CEA 608/708 Subtitles from AI Transcription
Simon Says outputs CEA 608/708-compliant subtitles/captions
Captioning your videos ensures accessibility so you reach a wider audience by supporting those with hearing difficulties. Subtitles also help to reach more people by allowing speakers of different languages to follow the onscreen action in their native language.
CEA 608 and 708 are captioning standards set by the FCC.
CEA 608 is the older standard and analog TVs support only 608. Since the digitization of TV signals in the US, the FCC approved CEA 708 as the new digital standard. CEA 708 has a lot more options when compared to 608 - including support for more languages because of support for special characters, font options, text sizes, background colors and transparency, and positioning of captions. CEA 608 supports 32 characters per line and a maximum of 2 lines per caption. 708 supports a maximum of 3 lines per closed caption.
Subtitles and captions created in Simon Says are CEA 608 and 708 compliant by default.
Simon Says subtitles are also super flexible. Set the number of characters per line, between 20–70 characters per line and choose whether you want one or two lines per subtitle card. You can also force text to be in all uppercase.
When using our transcript editor, it can be difficult to visualize how your subtitle will appear on-screen.
So we built the Visual Subtitle Editor. Go to the Export screen and click the “Visual Subtitle Editor” icon.

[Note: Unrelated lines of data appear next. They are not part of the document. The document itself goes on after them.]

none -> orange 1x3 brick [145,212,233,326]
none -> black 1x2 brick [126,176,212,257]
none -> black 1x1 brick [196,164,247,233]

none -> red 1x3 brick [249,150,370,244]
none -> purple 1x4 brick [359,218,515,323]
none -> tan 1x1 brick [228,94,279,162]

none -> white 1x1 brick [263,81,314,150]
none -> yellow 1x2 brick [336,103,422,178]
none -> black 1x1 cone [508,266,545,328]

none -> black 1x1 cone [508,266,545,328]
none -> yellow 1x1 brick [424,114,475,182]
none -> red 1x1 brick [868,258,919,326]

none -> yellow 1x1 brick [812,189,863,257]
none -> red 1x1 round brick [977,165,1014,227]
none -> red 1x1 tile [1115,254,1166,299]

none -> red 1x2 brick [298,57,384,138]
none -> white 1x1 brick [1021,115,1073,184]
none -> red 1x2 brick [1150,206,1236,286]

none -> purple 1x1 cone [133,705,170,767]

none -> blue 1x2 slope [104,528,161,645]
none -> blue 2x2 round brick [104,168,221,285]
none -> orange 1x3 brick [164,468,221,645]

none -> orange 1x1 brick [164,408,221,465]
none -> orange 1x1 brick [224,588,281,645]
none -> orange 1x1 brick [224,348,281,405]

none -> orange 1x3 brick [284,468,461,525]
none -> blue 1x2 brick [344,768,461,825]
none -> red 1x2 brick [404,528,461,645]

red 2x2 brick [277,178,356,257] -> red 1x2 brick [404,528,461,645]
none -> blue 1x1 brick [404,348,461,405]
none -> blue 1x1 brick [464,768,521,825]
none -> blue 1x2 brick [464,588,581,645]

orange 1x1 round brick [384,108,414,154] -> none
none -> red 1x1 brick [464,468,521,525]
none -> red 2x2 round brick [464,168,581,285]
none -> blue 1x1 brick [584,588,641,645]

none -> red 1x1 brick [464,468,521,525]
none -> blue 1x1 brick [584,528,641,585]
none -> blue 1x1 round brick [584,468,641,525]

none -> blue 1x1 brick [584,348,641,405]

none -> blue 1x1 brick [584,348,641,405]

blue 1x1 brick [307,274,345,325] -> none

A new project will be created (with an appendix to the project name “SUBTITLED”) where your transcript is now formatted for subtitling. And like the transcript editor, the visual subtitle editor allows you to add and edit text and combine and split rows.
When you’re happy with how it all looks: export to subtitle options such as SRT, SRT for Facebook or YouTube, WebVTT, SAMI, Avid SubCap, and FCPXML Captions. (There is NO cost to export to a subtitle file.)
The file you download will look exactly as it did on screen.
We also have a paid option where you can burn-in the subtitles onto your video. This option is helpful when you want to force subtitles to appear on-screen such as for social media or in a corporate video you are sending to others.
To choose this option, go to the Export screen and select “Burn-In”.